Work item: Return all the entries exactly. No pictures.

Records to use:
•••••
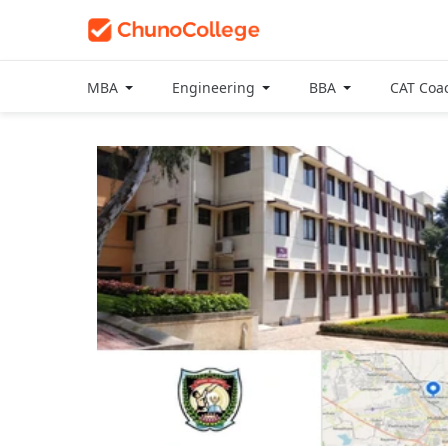
MBA
Engineering
BBA
CAT Coa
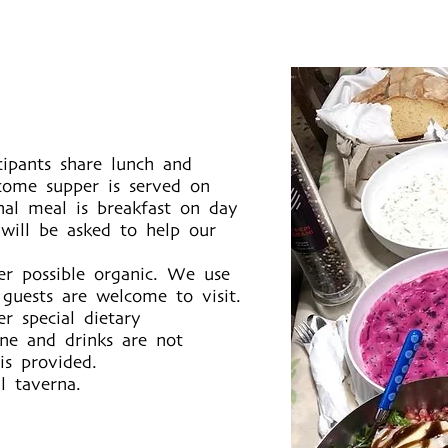
icipants share lunch and
come supper is served on
nal meal is breakfast on day
 will be asked to help our
er possible organic. We use
uests are welcome to visit.
r special dietary
ine and drinks are not
is provided.
l taverna.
•••••
Exercise result:
MBA
Engineering
BBA
CAT Coa
icipants share lunch and
come supper is served on
nal meal is breakfast on day
 will be asked to help our
er possible organic. We use
uests are welcome to visit.
r special dietary
ine and drinks are not
is provided.
l taverna.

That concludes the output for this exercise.